Très sportivement, on pourrait le dire, Jean-Jacques Roche a rappelé que Pascal Boniface avait une tout autre approche, et notamment tout ce qui peut relever de l’autonomie stratégique européenne qui serait selon lui possible, si tant est, toujours selon Pascal Boniface, l’Europe en ait la volonté politique.

On ne peut éviter un certain sentiment de frustration, à la fin de ces interventions, puisque la question ouverte le demeure forcément. Encore une fois, il pourrait y avoir tout un colloque autour de ce sujet, mais cette table ronde a le mérite de susciter une réflexion particulièrement fructueuse, qui reste bien évidemment à poursuivre.

 

 

 

 

Coopération franco-allemande en matière de Défense

La relation bilatérale entre la France et l’Allemagne est intense et dynamique et reste essentielle pour leurs objectifs stratégiques, notamment en ce qui concerne l’Europe de la défense et la rénovation de l’OTAN. Initiée sous le sceau de la réconciliation, elle garde un caractère spécial par son volume et sa qualité. Elle se fonde sur les intérêts communs et la confiance réciproque.

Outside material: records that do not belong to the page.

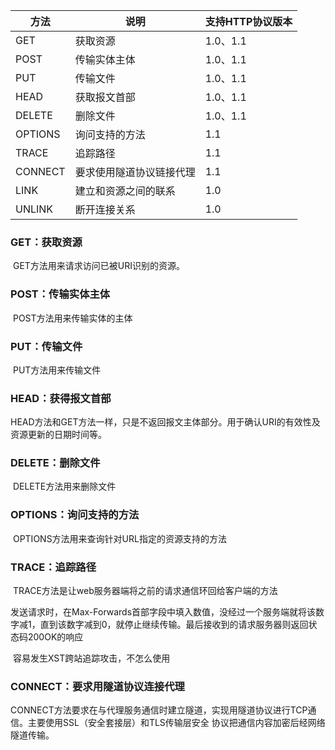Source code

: | 方法    | 说明                     | 支持HTTP协议版本 |
| ------- | ------------------------ | ---------------- |
| GET     | 获取资源                 | 1.0、1.1         |
| POST    | 传输实体主体             | 1.0、1.1         |
| PUT     | 传输文件                 | 1.0、1.1         |
| HEAD    | 获取报文首部             | 1.0、1.1         |
| DELETE  | 删除文件                 | 1.0、1.1         |
| OPTIONS | 询问支持的方法           | 1.1              |
| TRACE   | 追踪路径                 | 1.1              |
| CONNECT | 要求使用隧道协议链接代理 | 1.1              |
| LINK    | 建立和资源之间的联系     | 1.0              |
| UNLINK  | 断开连接关系             | 1.0              |

### GET：获取资源

​	GET方法用来请求访问已被URI识别的资源。

### POST：传输实体主体

​	POST方法用来传输实体的主体

### PUT：传输文件

​	PUT方法用来传输文件

### HEAD：获得报文首部

​	HEAD方法和GET方法一样，只是不返回报文主体部分。用于确认URI的有效性及资源更新的日期时间等。

### DELETE：删除文件

​	DELETE方法用来删除文件

### OPTIONS：询问支持的方法

​	OPTIONS方法用来查询针对URL指定的资源支持的方法

### TRACE：追踪路径

​	TRACE方法是让web服务器端将之前的请求通信环回给客户端的方法

​	发送请求时，在Max-Forwards首部字段中填入数值，没经过一个服务端就将该数字减1，直到该数字减到0，就停止继续传输。最后接收到的请求服务器则返回状态码200OK的响应

​	容易发生XST跨站追踪攻击，不怎么使用

### CONNECT：要求用隧道协议连接代理

CONNECT方法要求在与代理服务通信时建立隧道，实现用隧道协议进行TCP通信。主要使用SSL（安全套接层）和TLS传输层安全 协议把通信内容加密后经网络隧道传输。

La coopération militaire franco-allemande est fortement structurée et son périmètre d’action très vaste. Elle trouve son expression au travers du Conseil Franco-Allemand de Défense et de Sécurité (CFADS) qui réunit le Président et la Chancelière avec les ministres de la défense et des Affaires étrangères ainsi que les chefs d’Etat-Major des Armées tous les six mois.

La coopération franco-allemande en matière de défense est caractérisée par les institutions et les activités suivantes :t

- la Brigade franco-allemande (BFA), créée en 1989, dont l’état-major, ainsi que le bataillon de commandement et de soutien mixte,e sont implantés à Müllheim et compte 5 000 soldats français et allemands ;

- l’Eurocorps, qui comprend des soldats français, allemands, belges, espagnols et luxembourgeois, qui peut être engagé dans le cadre de l’UE et de l’OTAN ;

- l’échange et la formation conjointe d’officiers ;

- les Écoles franco-allemandes du Tigre (EFA), dont les volets pilotage et formation tactique s’effectuent au Luc en France tandis que la formation technique se déroule à Fassberg en Allemagne ;

- le centre de formation franco-allemand de contrôleurs aériens avancés (CFAA de Nancy), qui est le seul en Europe à former des contrôleurs avancés jusqu’au niveau « combat ready » selon les standards de l’OTAN ;

- la force navale franco-allemande (FNFA), constituée annuellement lors de grands rendez-vous à la mer des deux marines.